**Problem to solve**.
Convert every line of the items below into a Markdown table with the columns "No." and "Text," numbering the rows and skipping blank lines. Leave the pictures out of the table.

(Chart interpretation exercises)
- - - -

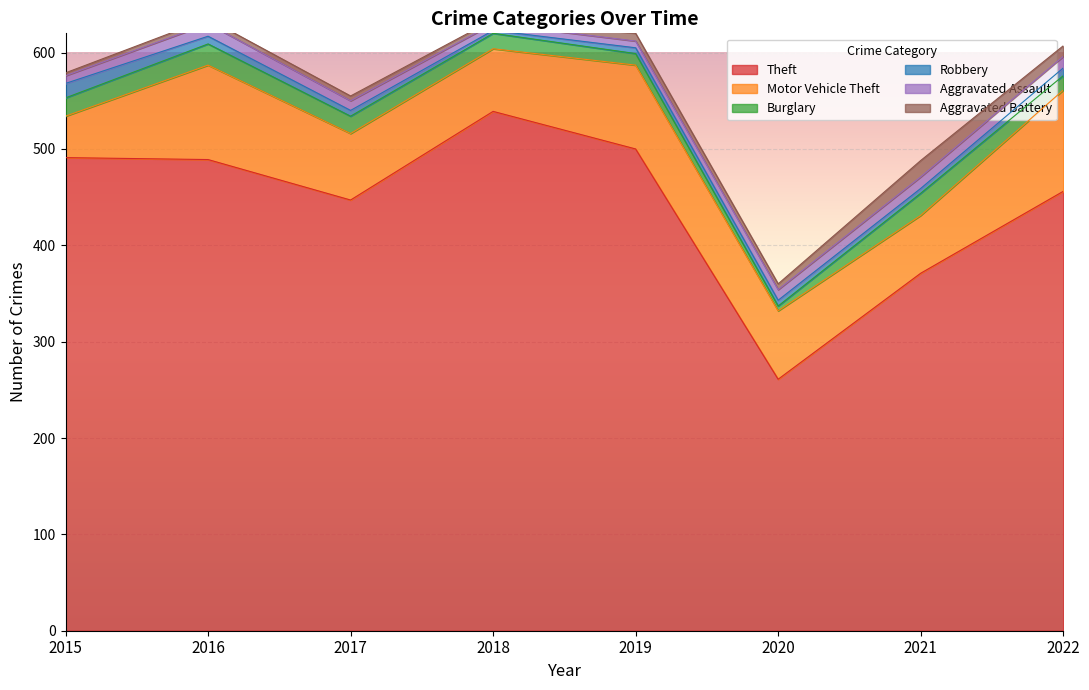

Which series changed the most between 2020 and 2021?

Theft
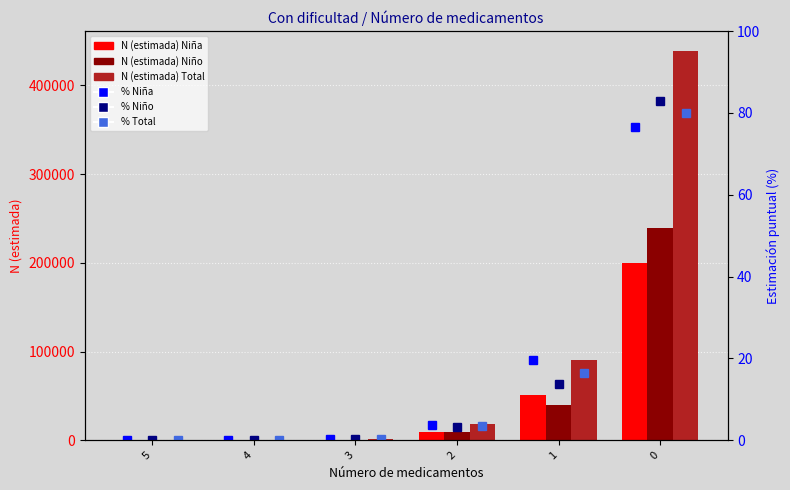

Does the chart contain any negative values?

No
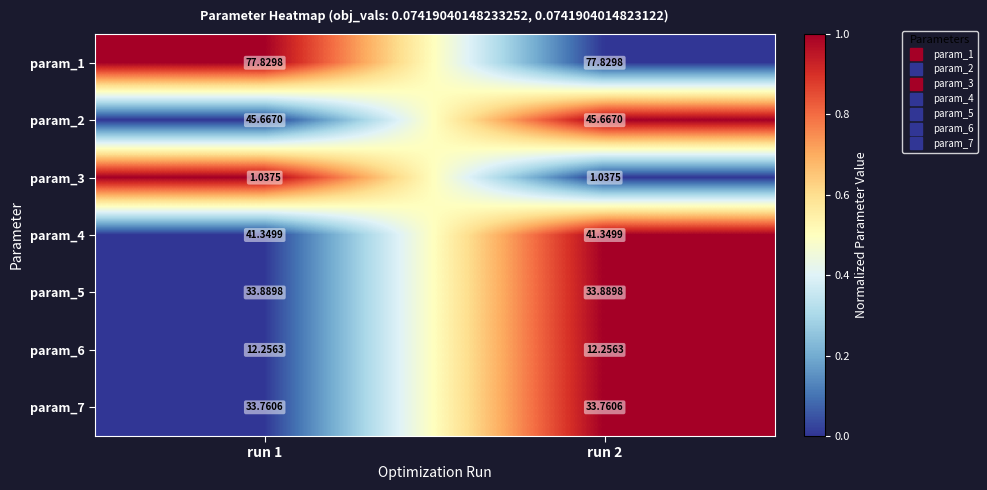

Is the value of param_5 at run 1 greater than the value of param_1 at run 2?

No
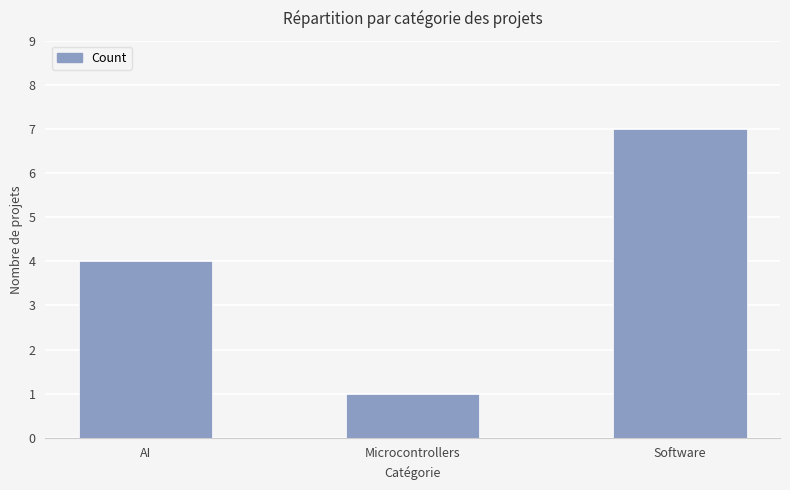

The chart shows a value of 0 at Microcontrollers. True or false?

False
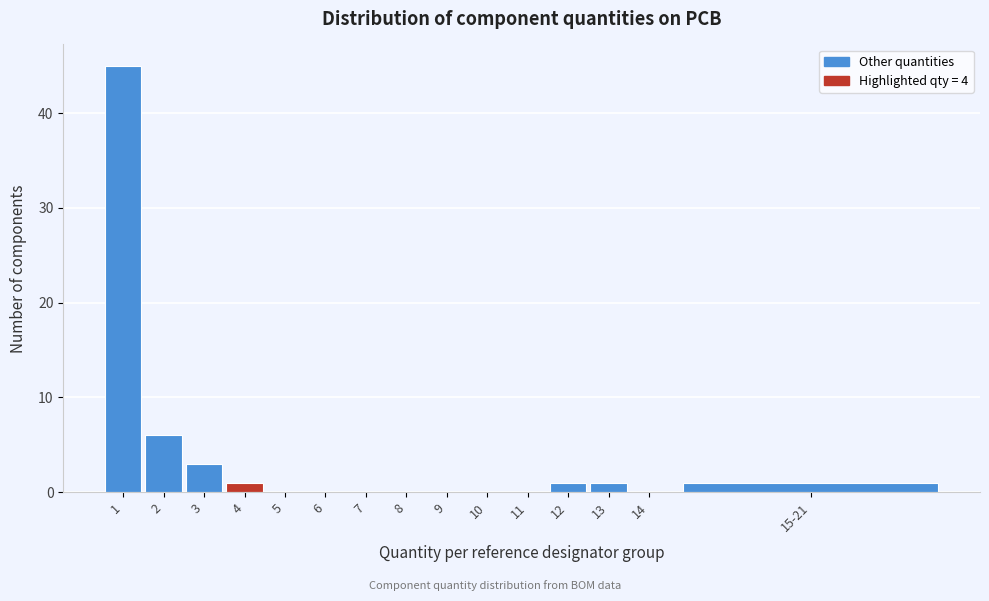

Reading right to left, what are all the values shown in this chart?

15-21=1	14=0	13=1	12=1	11=0	10=0	9=0	8=0	7=0	6=0	5=0	4=1	3=3	2=6	1=45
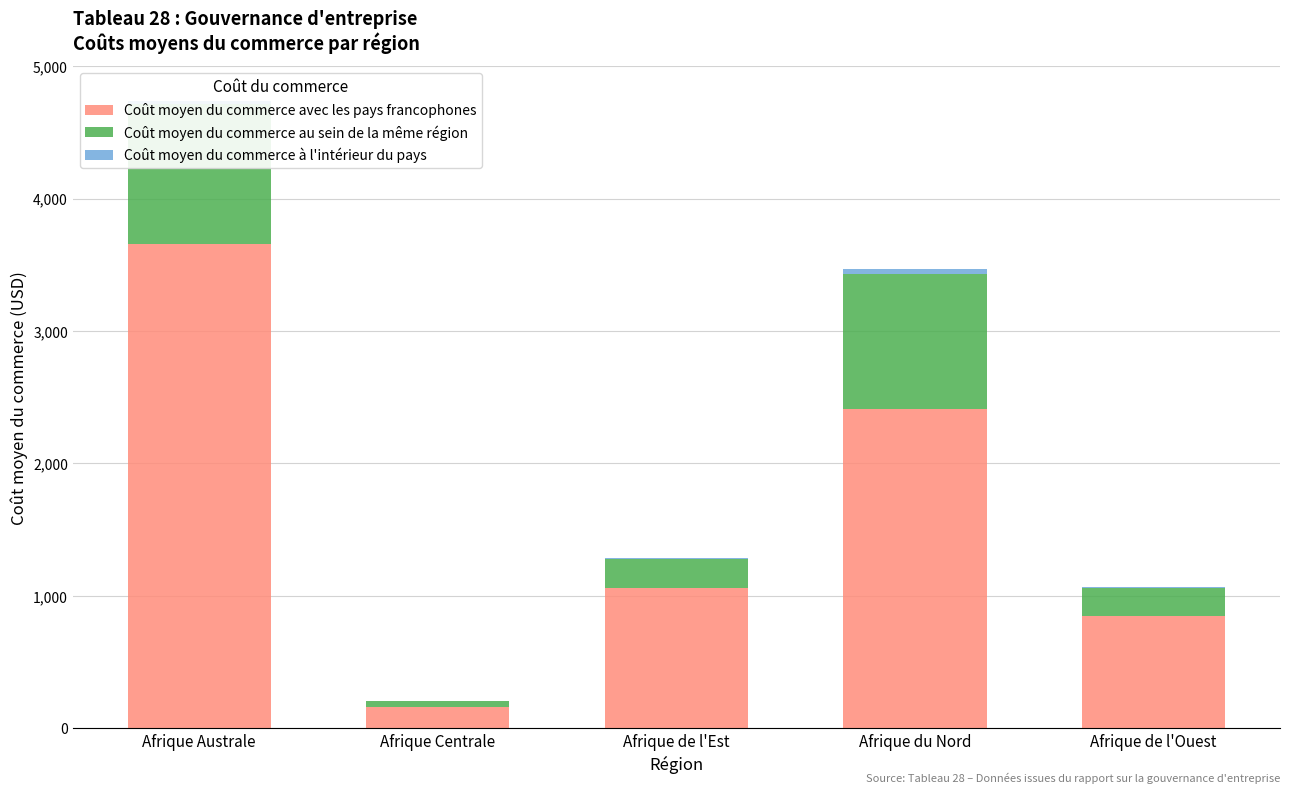

Reading left to right, list all the values displayed in this chart.

Coût moyen du commerce avec les pays francophones: Afrique Australe=3656	Afrique Centrale=158	Afrique de l'Est=1059	Afrique du Nord=2409	Afrique de l'Ouest=850
Coût moyen du commerce au sein de la même région: Afrique Australe=1060	Afrique Centrale=48	Afrique de l'Est=220	Afrique du Nord=1018	Afrique de l'Ouest=210
Coût moyen du commerce à l'intérieur du pays: Afrique Australe=18	Afrique Centrale=1	Afrique de l'Est=5	Afrique du Nord=43	Afrique de l'Ouest=8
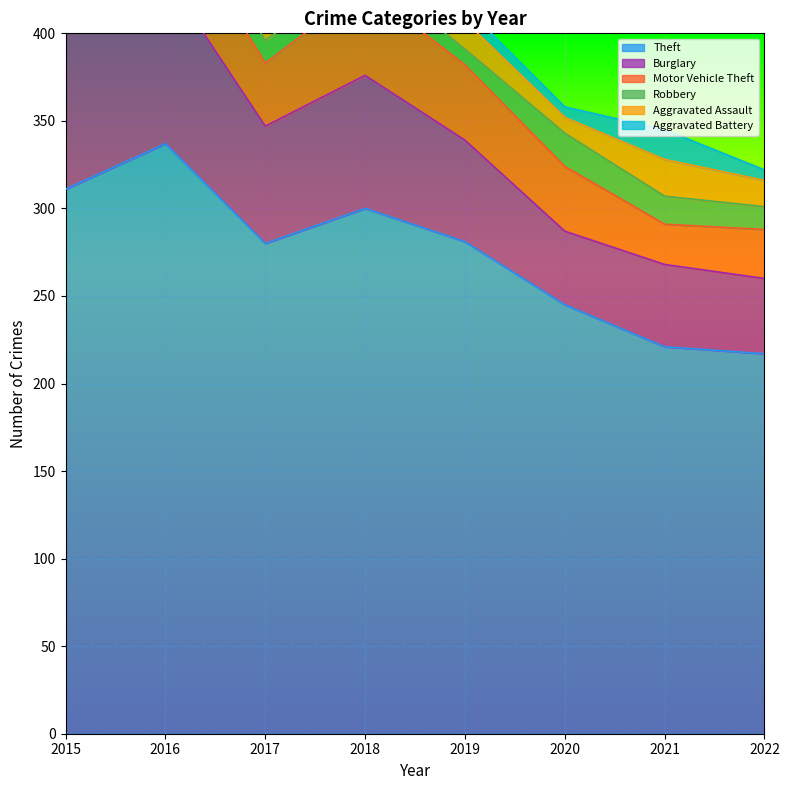

At which category is the sum across all series the highest?

2016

- - - -

**Task response**.
| No. | Text |
|---|---|
| 1 | Which series changed the most between 2020 and 2021? |
| 2 | Theft |
| 3 | Does the chart contain any negative values? |
| 4 | No |
| 5 | Is the value of param_5 at run 1 greater than the value of param_1 at run 2? |
| 6 | No |
| 7 | The chart shows a value of 0 at Microcontrollers. True or false? |
| 8 | False |
| 9 | Reading right to left, what are all the values shown in this chart? |
| 10 | 15-21=1	14=0	13=1	12=1	11=0	10=0	9=0	8=0	7=0	6=0	5=0	4=1	3=3	2=6	1=45 |
| 11 | Reading left to right, list all the values displayed in this chart. |
| 12 | Coût moyen du commerce avec les pays francophones: Afrique Australe=3656	Afrique Centrale=158	Afrique de l'Est=1059	Afrique du Nord=2409	Afrique de l'Ouest=850 |
| 13 | Coût moyen du commerce au sein de la même région: Afrique Australe=1060	Afrique Centrale=48	Afrique de l'Est=220	Afrique du Nord=1018	Afrique de l'Ouest=210 |
| 14 | Coût moyen du commerce à l'intérieur du pays: Afrique Australe=18	Afrique Centrale=1	Afrique de l'Est=5	Afrique du Nord=43	Afrique de l'Ouest=8 |
| 15 | At which category is the sum across all series the highest? |
| 16 | 2016 |